Springboks hammer Scotland into submission

Getty Images and James Mortimer     19 Nov 2013     Getty Images

The last time the Boks managed to keep their opponents from scoring any points, was at the Rugby World Cup in New Zealand in 2011, when they beat Namibia 87-0.

Scotland’s last zero was in 2007, when they lost their Rugby World Cup pool game against New Zealand in Edinburgh by 40-0. It was the Boks' biggest win over the Scots since 27 November 2004, when they won by 45-10 at Murrayfield

The Boks scored four tries – by Willem Alberts, Willie le Roux, JP Pietersen (in his 50th Test) and Coenie Oosthuizen – in a very good victory. Pat Lambie converted all four tries and missed only one kick at goal.

It was the second consecutive match where the Boks didn’t concede a single try and the defence was yet again very good, especially late in the match, when the Scots threw everything they had into the match.

Springbok coach Heyneke Meyer was a relieved and happy man afterwards, saying the cold and wet conditions really tested his team.

“We will take four tries to nil in a test match any day of the week and I thought we produced a good performance in this match,” said Meyer.

“We knew what to expect from Scotland. They are physical and hard, and we knew they would have worked at halting our driving, so I must give credit to our forwards coach Johann van Graan for the way he changed our drive set-ups.

“The line-out was another area we worked hard on, and it paid off with our performance in that phase in the first half. Unfortunately we didn’t get much ball from the lineouts later in the game when it was wet, which was frustrating.”

Their try tally in Edinburgh have pushed the Boks up to 46 for the season at an average of more than four per match. South Africa’s season comes to an end on Saturday in Paris, when they take on the unpredictable French. The Boks have not beaten Les Bleus in France since 1997.

“If we win in Paris it will give us an 80 percent plus record for the year, and there have not been many occasions when the Boks have managed that in the post-isolation era, so I will be very happy with that,” said Meyer.

“The good thing is that it is a happy squad, and I think the character and team spirit was shown again in the last few minutes when we did a lot of defending.
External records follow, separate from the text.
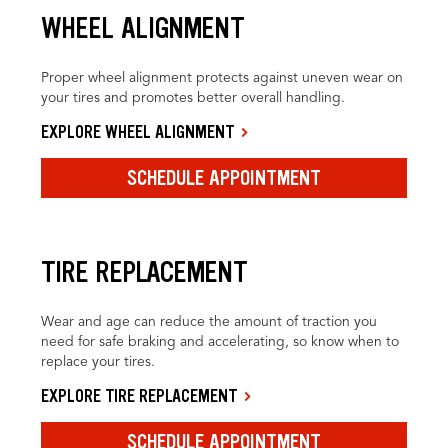
WHEEL ALIGNMENT
Proper wheel alignment protects against uneven wear on
your tires and promotes better overall handling.
EXPLORE WHEEL ALIGNMENT
SCHEDULE APPOINTMENT
TIRE REPLACEMENT
Wear and age can reduce the amount of traction you
need for safe braking and accelerating, so know when to
replace your tires.
EXPLORE TIRE REPLACEMENT
SCHEDULE APPOINTMENT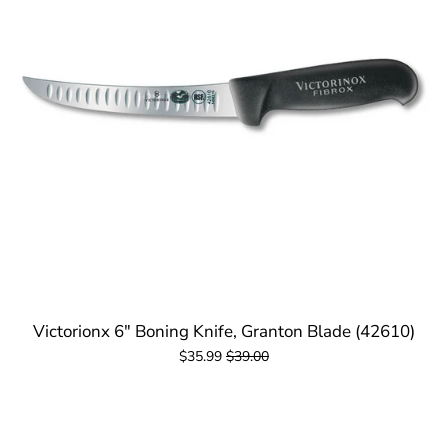
Victorionx 6" Boning Knife, Granton Blade (42610)
$35.99
$39.00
“I wanted to work on our defence, and the fact that we kept the Scots to no points is pleasing. We have now scored seven tries on this tour and the opposition hasn’t crossed our line. That is a tribute to both our organisation and our attitude.”

Springbok captain Jean de Villiers said: “The difficult conditions had an effect in the second half. We dad couple of opportunities – one being the intercept I didn’t catch, which could’ve changed the flow of the game.
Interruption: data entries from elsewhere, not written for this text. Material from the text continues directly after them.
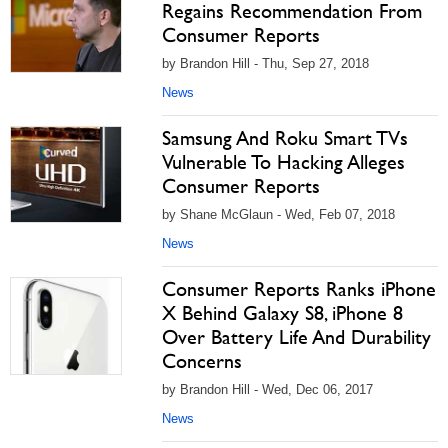
Regains Recommendation From
Consumer Reports
by Brandon Hill - Thu, Sep 27, 2018
News
Samsung And Roku Smart TVs
Vulnerable To Hacking Alleges
Consumer Reports
by Shane McGlaun - Wed, Feb 07, 2018
News
Consumer Reports Ranks iPhone
X Behind Galaxy S8, iPhone 8
Over Battery Life And Durability
Concerns
by Brandon Hill - Wed, Dec 06, 2017
News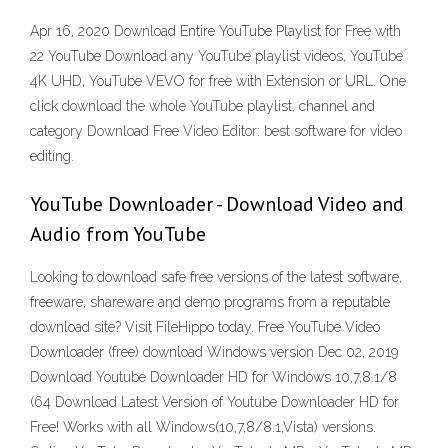
Apr 16, 2020 Download Entire YouTube Playlist for Free with
22 YouTube Download any YouTube playlist videos, YouTube
4K UHD, YouTube VEVO for free with Extension or URL. One
click download the whole YouTube playlist, channel and
category Download Free Video Editor: best software for video
editing.
YouTube Downloader - Download Video and
Audio from YouTube
Looking to download safe free versions of the latest software,
freeware, shareware and demo programs from a reputable
download site? Visit FileHippo today. Free YouTube Video
Downloader (free) download Windows version Dec 02, 2019
Download Youtube Downloader HD for Windows 10,7,8.1/8
(64 Download Latest Version of Youtube Downloader HD for
Free! Works with all Windows(10,7,8/8.1,Vista) versions.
“But Scotland definitely played better in the second half. We got pinged a few times at the breakdown and we’re not happy with that.
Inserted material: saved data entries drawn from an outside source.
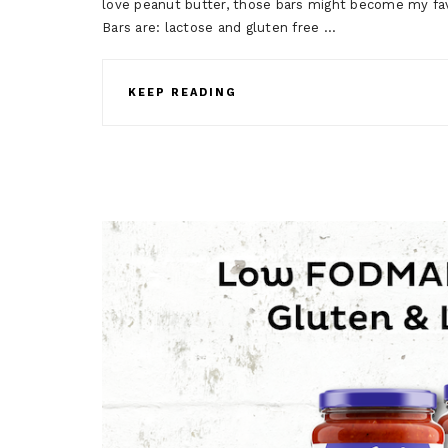
love peanut butter, those bars might become my fa
Bars are: lactose and gluten free …
KEEP READING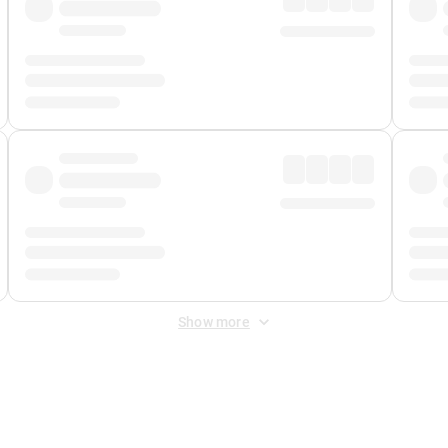
Show more
 Fee
&
Merchant Fee
. Fees are applied once at checkout.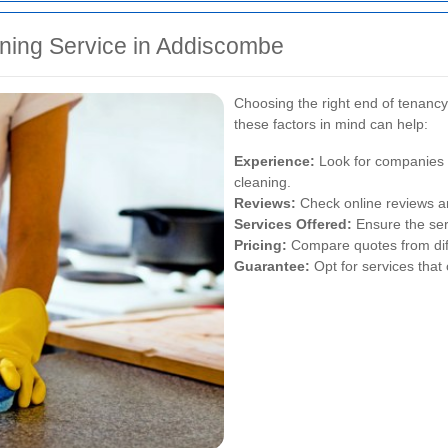
ning Service in Addiscombe
Choosing the right end of tenancy
these factors in mind can help:
Experience:
Look for companies w
cleaning.
Reviews:
Check online reviews an
Services Offered:
Ensure the ser
Pricing:
Compare quotes from diffe
Guarantee:
Opt for services that 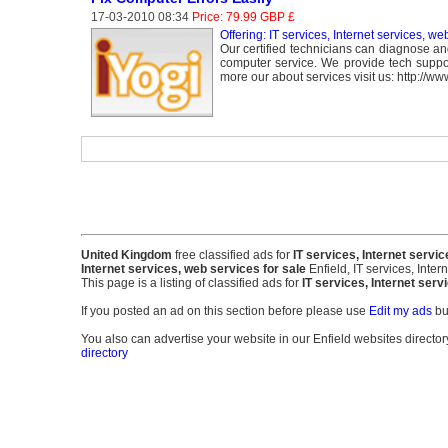
17-03-2010 08:34
Price: 79.99 GBP £
Offering: IT services, Internet services, we
Our certified technicians can diagnose an
computer service. We provide tech suppor
more our about services visit us: http://ww
United Kingdom
free classified ads for
IT services, Internet servic
Internet services, web services for sale
Enfield, IT services, Inter
This page is a listing of classified ads for
IT services, Internet ser
If you posted an ad on this section before please use
Edit my ads
bu
You also can advertise your website in our Enfield websites directory.
directory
“Considering the circumstances though, I would take 28-0 at Murrayfield any day of the week. To conclude, we were happy with way we started, but not happy with way we finished.”

Two Springboks left the field injured in the second half – Frans Malherbe and Francois Louw.

Louw should be fine to play in Paris and was only taken off as a precaution after he sustained a blow to the neck, but Malherbe picked up a rib cartilage injury and is in doubt for the France Test. Both will be monitored over the next 48 hours.

The match ended appropriately with yet another scrum penalty to the Wallabies.